▶ **Exercise**
Return every entry exactly, except for any pictures.

▶ **Provided records**

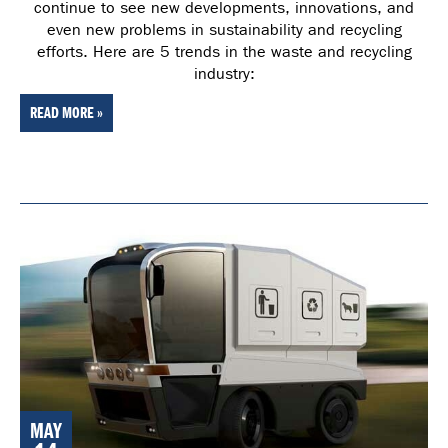
continue to see new developments, innovations, and
even new problems in sustainability and recycling
efforts. Here are 5 trends in the waste and recycling
industry:
READ MORE »
MAY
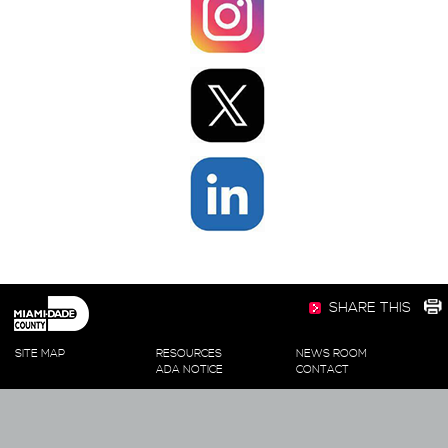
SHARE THIS
SITE MAP
RESOURCES
NEWS ROOM
ADA NOTICE
CONTACT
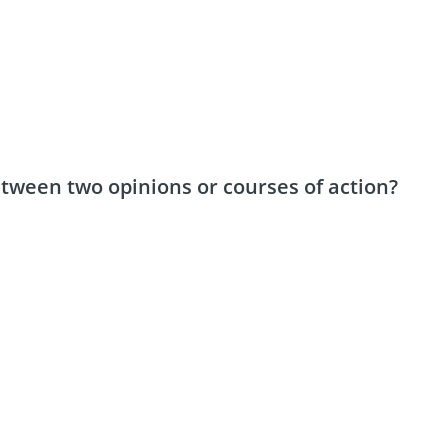
ween two opinions or courses of action?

▶ **Result below**
continue to see new developments, innovations, and
even new problems in sustainability and recycling
efforts. Here are 5 trends in the waste and recycling
industry:
READ MORE »
MAY
SHARE THIS
SITE MAP
RESOURCES
NEWS ROOM
ADA NOTICE
CONTACT
ween two opinions or courses of action?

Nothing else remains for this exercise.